— Примените прочитанное —
**A)** Назовите все города, упомянутые в отрывке о разведке в Маньчжурии.
**B)** Воспроизведите без изменений тот фрагмент записей, который начинается строкой, содержащей «### 硬件和网络设备需求？», и идёт до самого конца записей.

— Отрывок —
Будучи представителем русской власти в Маньчжурии, полковник Квецинский имел возможность вступать в контакты с различными должностными лицами администрации Мукденской провинции и получать от них необходимую информацию военно-политического характера о японцах. С той же целью им и его помощниками использовались и специально нанятые и подготовленные китайцы-разведчики.

Подготовка китайцев-разведчиков осуществлялась в специально созданной полковником Квецинским разведывательной школе, основанной в марте 1905 года в Мукдене{440}. Однако уже через три месяца русская разведшкола была закрыта.

Китайцы на службе японской разведки. С самого начала военных действий на Маньчжурском ТВД русские войска столкнулись с заблаговременно хорошо организованной разведывательно-диверсионной сетью японцев. Еще задолго до войны вся Маньчжурия и Уссурийский край были буквально наводнены японскими шпионами, которые проживали там под видом торговцев, парикмахеров, прачек, содержателей гостиниц, ресторанов, публичных домов. Британский полковник Дж. Халдейн, профессионал в области разведки, впоследствии отмечал:

«Основополагающей чертой японской разведывательной системы является тщательная подготовка в мирное время. В преддверии маньчжурской войны японцы использовали всевозможные средства для сбора даже самой незначительной информации, имеющей отношение к России. С этой целью офицеры японской армии не гнушались наниматься на работу каменщиками, кули, слугами, в парикмахерские и т.д. Один майор, с которым я познакомился уже во время войны, рассказывал, как он жил в Харбине под видом владельца магазина, наблюдая за передвижениями русских войск и военных припасов из Харбина в Порт-Артур и Владивосток. Другой офицер, подполковник Генштаба и руководитель разведывательного отдела штаба 2-й армии, к тому же в совершенстве знающий русский язык, много месяцев прожил под чужим именем во Владивостоке, полное описание оборонительных сооружений которого ему удалось добыть»{441}.

— Исходные данные —

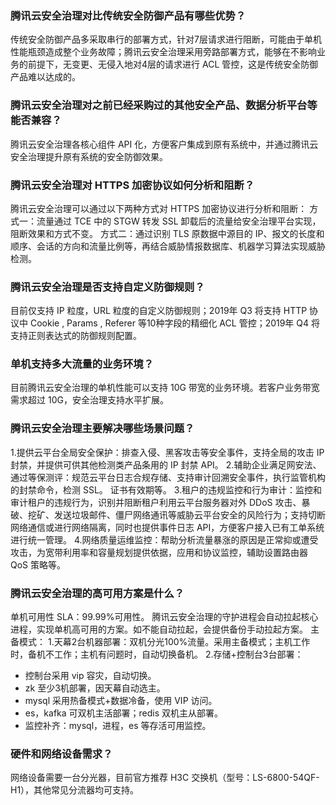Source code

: ### 腾讯云安全治理对比传统安全防御产品有哪些优势？
传统安全防御产品多采取串行的部署方式，针对7层请求进行阻断，可能由于单机性能瓶颈造成整个业务故障；腾讯云安全治理采用旁路部署方式，能够在不影响业务的前提下，无变更、无侵入地对4层的请求进行 ACL 管控，这是传统安全防御产品难以达成的。
### 腾讯云安全治理对之前已经采购过的其他安全产品、数据分析平台等能否兼容？
腾讯云安全治理各核心组件 API 化，方便客户集成到原有系统中，并通过腾讯云安全治理提升原有系统的安全防御效果。
### 腾讯云安全治理对 HTTPS 加密协议如何分析和阻断？ 
腾讯云安全治理可以通过以下两种方式对 HTTPS 加密协议进行分析和阻断：
方式一：流量通过 TCE 中的 STGW 转发 SSL 卸载后的流量给安全治理平台实现，阻断效果和方式不变。
方式二：通过识别 TLS 原数据中源目的 IP、报文的长度和顺序、会话的方向和流量比例等，再结合威胁情报数据库、机器学习算法实现威胁检测。
### 腾讯云安全治理是否支持自定义防御规则？ 
目前仅支持 IP 粒度，URL 粒度的自定义防御规则；2019年 Q3 将支持 HTTP 协议中 Cookie , Params , Referer 等10种字段的精细化 ACL 管控；2019年 Q4 将支持正则表达式的防御规则配置。
### 单机支持多大流量的业务环境？
目前腾讯云安全治理的单机性能可以支持 10G 带宽的业务环境。若客户业务带宽需求超过 10G，安全治理支持水平扩展。
### 腾讯云安全治理主要解决哪些场景问题？
1.提供云平台全局安全保护：排查入侵、黑客攻击等安全事件，支持全局的攻击 IP 封禁，并提供可供其他检测类产品条用的 IP 封禁 API。
2.辅助企业满足网安法、通过等保测评：规范云平台日志合规存储、支持审计回溯安全事件，执行监管机构的封禁命令，检测 SSL。 证书有效期等。 
3.租户的违规监控和行为审计：监控和审计租户的违规行为，识别并阻断租户利用云平台服务器对外 DDoS 攻击、暴破、挖矿、发送垃圾邮件、僵尸网络通讯等威胁云平台安全的风险行为；支持切断网络通信或进行网络隔离，同时也提供事件日志 API，方便客户接入已有工单系统进行统一管理。
4.网络质量运维监控：帮助分析流量暴涨的原因是正常抑或遭受攻击，为宽带利用率和容量规划提供依据，应用和协议监控，辅助设置路由器 QoS 策略等。
### 腾讯云安全治理的高可用方案是什么？
单机可用性 SLA：99.99%可用性。
腾讯云安全治理的守护进程会自动拉起核心进程，实现单机高可用的方案。如不能自动拉起，会提供备份手动拉起方案。
主备模式：
1.天幕2台机器部署：双机分光100%流量。采用主备模式；主机工作时，备机不工作；主机有问题时，自动切换备机。
2.存储+控制台3台部署：
- 控制台采用 vip 容灾，自动切换。
- zk 至少3机部署，因天幕自动选主。
- mysql 采用热备模式+数据冷备，使用 VIP 访问。
- es，kafka 可双机主活部署；redis 双机主从部署。
- 监控补齐：mysql，进程，es 等存活可用监控。


### 硬件和网络设备需求？
网络设备需要一台分光器，目前官方推荐 H3C 交换机（型号：LS-6800-54QF-H1），其他常见分流器均可支持。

— Ответы по заданиям —
**A)** Мукден, Харбин, Порт-Артур, Владивосток.

**B)**
### 硬件和网络设备需求？
网络设备需要一台分光器，目前官方推荐 H3C 交换机（型号：LS-6800-54QF-H1），其他常见分流器均可支持。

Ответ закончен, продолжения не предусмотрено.